In either case, your time is your money. The hours you attach to any given task or project have a value – the time you could be spending on another task. In other words, the opportunity cost of doing Project A is equal to the financial compensation lost for not doing Project B or to the intrinsic benefits sacrificed by not just taking time for yourself. From this perspective, it’s easy for workshifters to understand what our time and efforts are worth.
It’s not so easy for employers and clients, however. In fact, they are on the opposite side of this 2-way mirror. This is particularly true in the case of employers, who may view workshifters as commodities. What’s in it for them to allow this employee to workshift – how much will it cost them? What flexibility does the workshifter have (that these employers do not), and how much does that devalue what the workshifter is really worth? Call it workshifter discrimination, if you will.
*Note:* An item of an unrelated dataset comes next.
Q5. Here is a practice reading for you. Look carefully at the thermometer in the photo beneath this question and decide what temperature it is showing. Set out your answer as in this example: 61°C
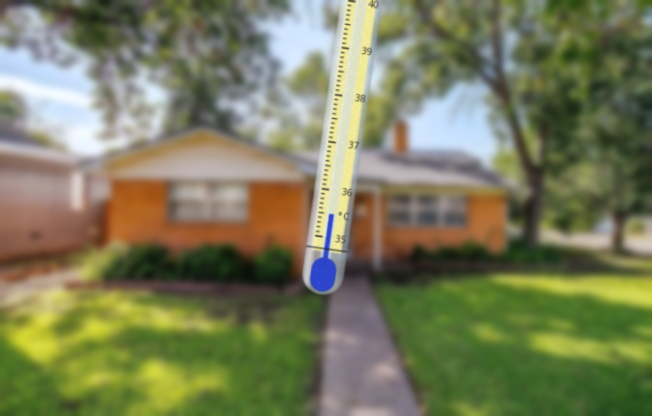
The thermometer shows 35.5°C
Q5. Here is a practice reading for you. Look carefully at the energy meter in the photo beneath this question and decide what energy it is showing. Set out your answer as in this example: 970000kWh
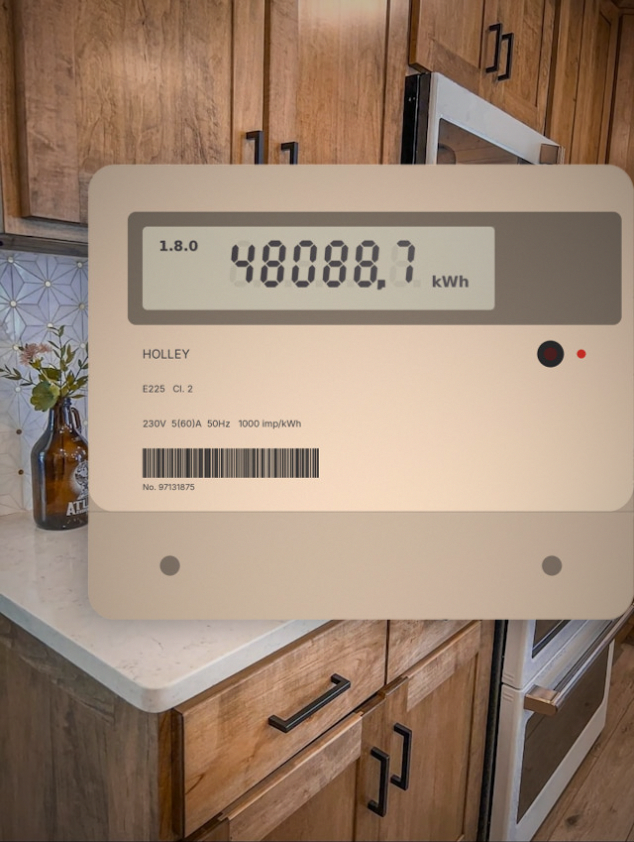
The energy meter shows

To allow an employee the flexibility to workshift, possibly at the exclusion of other employees (assuming telework is not regularly allowed at this company), there has got to be:
- Strong justification
- Inherent trust
- Positive tangible or intangible returns/results
Businesses are not charities, after all.
So what’s a workshifter to do about not only proving worth but also maintaining flexibility? For me, the key is building a case for the value of my work – full-time, part-time or anything in-between. But how do I build such a case?
Know not only the absolute value of your contributions but also their relative strength when compared against anyone in a full-time, 9-to-5 position. Could they do what you do regardless of their schedule?
Be your own judge, jury and legal counsel
Look at the facts. What have you been able to accomplish that others have been given the same opportunity to do, yet failed in their attempts?
Know your limits and own them
Recognize the value you place on both your output and your flexibility. Perhaps you do not need to be paid more, but you are not willing to accept less either. If you reach an impasse with your employer, be very sure that you’re willing to walk and take the value of your skills with you.
What is your workshifting work worth?